ACTIVITY =>
Every line of the data below is to be duplicated exactly, pictures excepted.

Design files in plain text
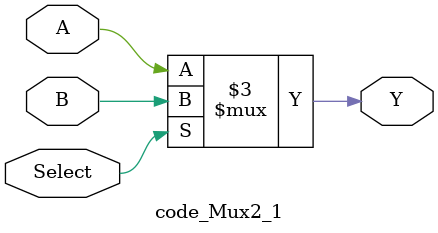
<source format=v>
`timescale 1ns / 1ps


module code_Mux2_1(
    input A,
    input B,
    input Select,
    output reg Y
    );
    
    always @ (Select, A, B)
    begin
        if (Select) Y = B;
        else Y = A;
    end
endmodule

</source>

SOLUTION =>
<source format=v>
`timescale 1ns / 1ps


module code_Mux2_1(
    input A,
    input B,
    input Select,
    output reg Y
    );
    
    always @ (Select, A, B)
    begin
        if (Select) Y = B;
        else Y = A;
    end
endmodule

</source>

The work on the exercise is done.